* HOW TO COMPLETE THIS TASK
Extract every line of the records that contains the word "Accessibility".

* INPUT DATA

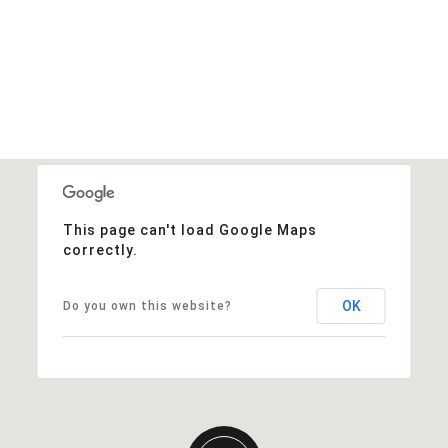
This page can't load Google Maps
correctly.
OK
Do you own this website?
...
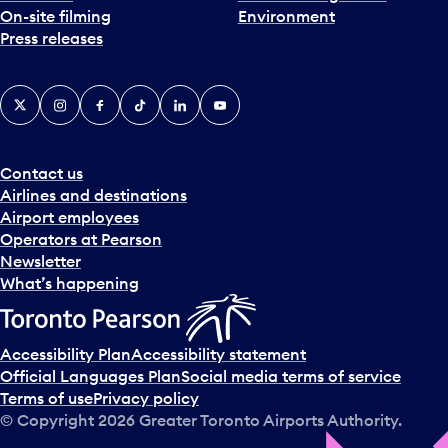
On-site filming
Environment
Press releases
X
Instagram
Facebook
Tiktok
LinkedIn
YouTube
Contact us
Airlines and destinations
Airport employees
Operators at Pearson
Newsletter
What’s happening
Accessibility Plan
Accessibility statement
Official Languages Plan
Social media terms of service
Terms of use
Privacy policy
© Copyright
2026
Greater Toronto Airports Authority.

* TASK RESULT
Accessibility Plan
Accessibility statement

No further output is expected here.